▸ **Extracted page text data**

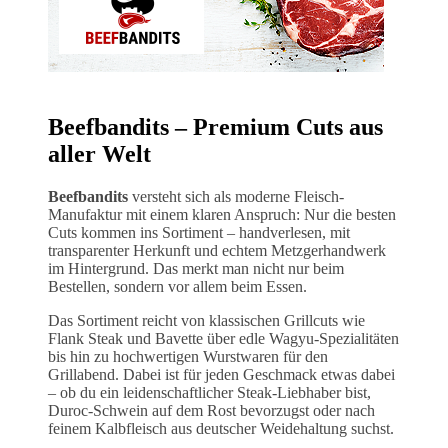
Beefbandits – Premium Cuts aus
aller Welt
Beefbandits
versteht sich als moderne Fleisch-
Manufaktur mit einem klaren Anspruch: Nur die besten
Cuts kommen ins Sortiment – handverlesen, mit
transparenter Herkunft und echtem Metzgerhandwerk
im Hintergrund. Das merkt man nicht nur beim
Bestellen, sondern vor allem beim Essen.
Das Sortiment reicht von klassischen Grillcuts wie
Flank Steak und Bavette über edle Wagyu-Spezialitäten
bis hin zu hochwertigen Wurstwaren für den
Grillabend. Dabei ist für jeden Geschmack etwas dabei
– ob du ein leidenschaftlicher Steak-Liebhaber bist,
Duroc-Schwein auf dem Rost bevorzugst oder nach
feinem Kalbfleisch aus deutscher Weidehaltung suchst.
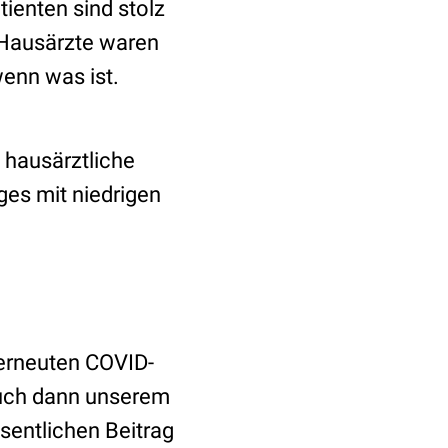
ienten sind stolz
r Hausärzte waren
wenn was ist.
 hausärztliche
ges mit niedrigen
 erneuten COVID-
auch dann unserem
esentlichen Beitrag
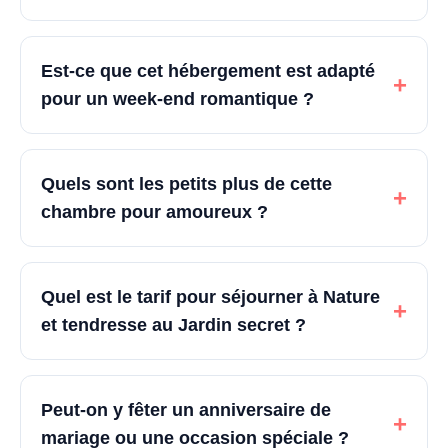
Est-ce que cet hébergement est adapté
+
pour un week-end romantique ?
Quels sont les petits plus de cette
+
chambre pour amoureux ?
Quel est le tarif pour séjourner à Nature
+
et tendresse au Jardin secret ?
Peut-on y fêter un anniversaire de
+
mariage ou une occasion spéciale ?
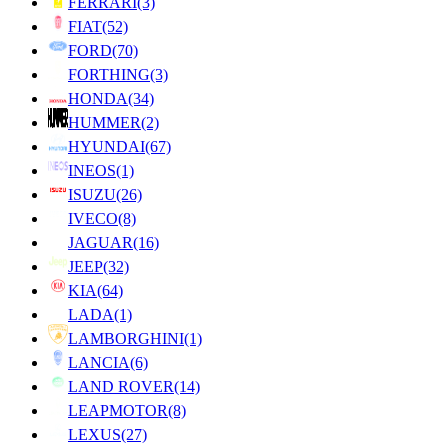
FERRARI
(3)
FIAT
(52)
FORD
(70)
FORTHING
(3)
HONDA
(34)
HUMMER
(2)
HYUNDAI
(67)
INEOS
(1)
ISUZU
(26)
IVECO
(8)
JAGUAR
(16)
JEEP
(32)
KIA
(64)
LADA
(1)
LAMBORGHINI
(1)
LANCIA
(6)
LAND ROVER
(14)
LEAPMOTOR
(8)
LEXUS
(27)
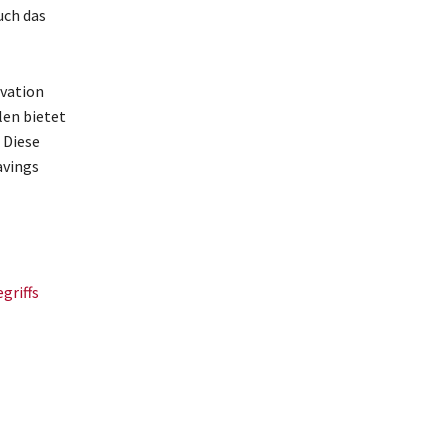
uch das
ivation
len bietet
 Diese
avings
griffs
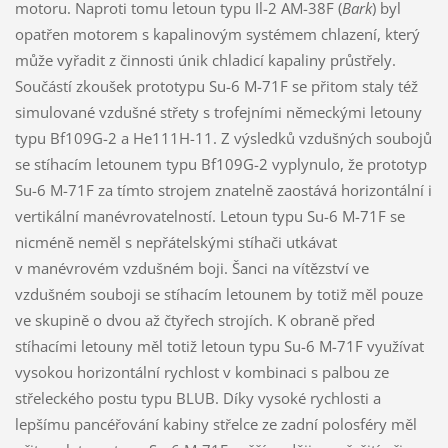
motoru. Naproti tomu letoun typu Il-2 AM-38F (
Bark
) byl
opatřen motorem s kapalinovým systémem chlazení, který
může vyřadit z činnosti únik chladicí kapaliny průstřely.
Součástí zkoušek prototypu Su-6 M-71F se přitom staly též
simulované vzdušné střety s trofejními německými letouny
typu Bf109G-2 a He111H-11. Z výsledků vzdušných soubojů
se stíhacím letounem typu Bf109G-2 vyplynulo, že prototyp
Su-6 M-71F za tímto strojem znatelně zaostává horizontální i
vertikální manévrovatelností. Letoun typu Su-6 M-71F se
nicméně neměl s nepřátelskými stíhači utkávat
v manévrovém vzdušném boji. Šanci na vítězství ve
vzdušném souboji se stíhacím letounem by totiž měl pouze
ve skupině o dvou až čtyřech strojích. K obraně před
stíhacími letouny měl totiž letoun typu Su-6 M-71F využívat
vysokou horizontální rychlost v kombinaci s palbou ze
střeleckého postu typu BLUB. Díky vysoké rychlosti a
lepšímu pancéřování kabiny střelce ze zadní polosféry měl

▸ **Work order**
Images must not appear; print each record precisely as it reads.

▸ **Task result**
Beefbandits – Premium Cuts aus
aller Welt
Beefbandits
versteht sich als moderne Fleisch-
Manufaktur mit einem klaren Anspruch: Nur die besten
Cuts kommen ins Sortiment – handverlesen, mit
transparenter Herkunft und echtem Metzgerhandwerk
im Hintergrund. Das merkt man nicht nur beim
Bestellen, sondern vor allem beim Essen.
Das Sortiment reicht von klassischen Grillcuts wie
Flank Steak und Bavette über edle Wagyu-Spezialitäten
bis hin zu hochwertigen Wurstwaren für den
Grillabend. Dabei ist für jeden Geschmack etwas dabei
– ob du ein leidenschaftlicher Steak-Liebhaber bist,
Duroc-Schwein auf dem Rost bevorzugst oder nach
feinem Kalbfleisch aus deutscher Weidehaltung suchst.
ienten sind stolz
r Hausärzte waren
wenn was ist.
 hausärztliche
ges mit niedrigen
 erneuten COVID-
auch dann unserem
esentlichen Beitrag
Est-ce que cet hébergement est adapté
+
pour un week-end romantique ?
Quels sont les petits plus de cette
+
chambre pour amoureux ?
Quel est le tarif pour séjourner à Nature
+
et tendresse au Jardin secret ?
Peut-on y fêter un anniversaire de
+
mariage ou une occasion spéciale ?
FERRARI
(3)
FIAT
(52)
FORD
(70)
FORTHING
(3)
HONDA
(34)
HUMMER
(2)
HYUNDAI
(67)
INEOS
(1)
ISUZU
(26)
IVECO
(8)
JAGUAR
(16)
JEEP
(32)
KIA
(64)
LADA
(1)
LAMBORGHINI
(1)
LANCIA
(6)
LAND ROVER
(14)
LEAPMOTOR
(8)
LEXUS
(27)
uch das
ivation
len bietet
 Diese
avings
griffs
motoru. Naproti tomu letoun typu Il-2 AM-38F (
Bark
) byl
opatřen motorem s kapalinovým systémem chlazení, který
může vyřadit z činnosti únik chladicí kapaliny průstřely.
Součástí zkoušek prototypu Su-6 M-71F se přitom staly též
simulované vzdušné střety s trofejními německými letouny
typu Bf109G-2 a He111H-11. Z výsledků vzdušných soubojů
se stíhacím letounem typu Bf109G-2 vyplynulo, že prototyp
Su-6 M-71F za tímto strojem znatelně zaostává horizontální i
vertikální manévrovatelností. Letoun typu Su-6 M-71F se
nicméně neměl s nepřátelskými stíhači utkávat
v manévrovém vzdušném boji. Šanci na vítězství ve
vzdušném souboji se stíhacím letounem by totiž měl pouze
ve skupině o dvou až čtyřech strojích. K obraně před
stíhacími letouny měl totiž letoun typu Su-6 M-71F využívat
vysokou horizontální rychlost v kombinaci s palbou ze
střeleckého postu typu BLUB. Díky vysoké rychlosti a
lepšímu pancéřování kabiny střelce ze zadní polosféry měl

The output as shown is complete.